(Rendered images with source text)
<<<<

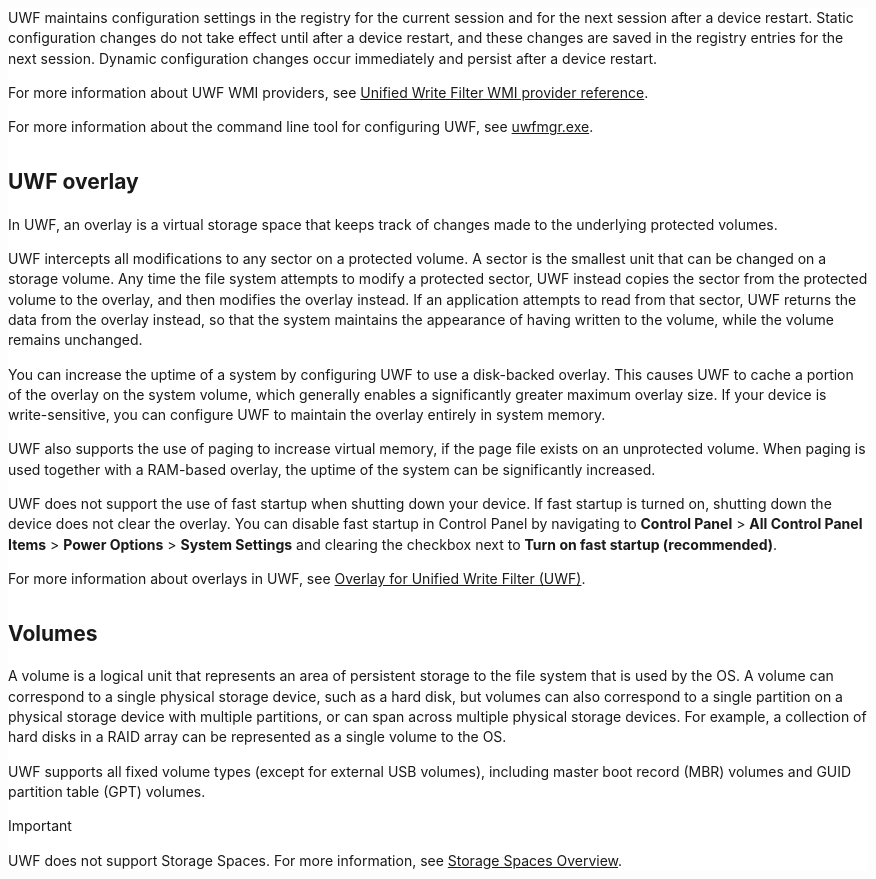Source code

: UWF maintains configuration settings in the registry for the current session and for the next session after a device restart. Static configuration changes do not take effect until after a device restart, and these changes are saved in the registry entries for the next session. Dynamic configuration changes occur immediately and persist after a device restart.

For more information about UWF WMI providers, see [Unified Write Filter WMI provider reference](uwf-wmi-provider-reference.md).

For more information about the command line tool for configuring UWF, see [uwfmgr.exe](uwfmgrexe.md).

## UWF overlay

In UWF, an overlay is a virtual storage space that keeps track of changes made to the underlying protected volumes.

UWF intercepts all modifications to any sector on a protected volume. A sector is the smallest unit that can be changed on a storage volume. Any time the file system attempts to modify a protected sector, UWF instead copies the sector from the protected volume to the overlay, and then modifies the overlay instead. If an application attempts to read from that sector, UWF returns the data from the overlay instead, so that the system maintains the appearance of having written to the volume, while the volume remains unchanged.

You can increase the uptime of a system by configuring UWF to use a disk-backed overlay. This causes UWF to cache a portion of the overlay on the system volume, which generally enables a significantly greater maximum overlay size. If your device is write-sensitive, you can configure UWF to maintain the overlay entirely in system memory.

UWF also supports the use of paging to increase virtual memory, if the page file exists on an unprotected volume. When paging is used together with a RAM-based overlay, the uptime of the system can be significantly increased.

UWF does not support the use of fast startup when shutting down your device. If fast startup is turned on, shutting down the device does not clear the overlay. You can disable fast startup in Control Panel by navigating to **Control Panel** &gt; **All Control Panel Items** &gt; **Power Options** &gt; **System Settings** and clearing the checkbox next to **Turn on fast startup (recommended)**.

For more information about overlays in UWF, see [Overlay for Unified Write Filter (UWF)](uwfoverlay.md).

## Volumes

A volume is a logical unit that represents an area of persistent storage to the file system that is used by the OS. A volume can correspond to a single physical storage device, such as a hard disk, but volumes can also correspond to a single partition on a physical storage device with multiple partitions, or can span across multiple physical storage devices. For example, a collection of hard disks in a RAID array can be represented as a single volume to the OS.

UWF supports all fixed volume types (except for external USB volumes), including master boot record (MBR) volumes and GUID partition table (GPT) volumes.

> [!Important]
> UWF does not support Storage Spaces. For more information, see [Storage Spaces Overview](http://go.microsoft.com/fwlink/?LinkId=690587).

>>>>

Repeat, word for word and with no pictures, only the lines running from the beginning of the data to the line that contains "In UWF, an overlay".

## [RESPONSE]
Source code

: UWF maintains configuration settings in the registry for the current session and for the next session after a device restart. Static configuration changes do not take effect until after a device restart, and these changes are saved in the registry entries for the next session. Dynamic configuration changes occur immediately and persist after a device restart.

For more information about UWF WMI providers, see [Unified Write Filter WMI provider reference](uwf-wmi-provider-reference.md).

For more information about the command line tool for configuring UWF, see [uwfmgr.exe](uwfmgrexe.md).

## UWF overlay

In UWF, an overlay is a virtual storage space that keeps track of changes made to the underlying protected volumes.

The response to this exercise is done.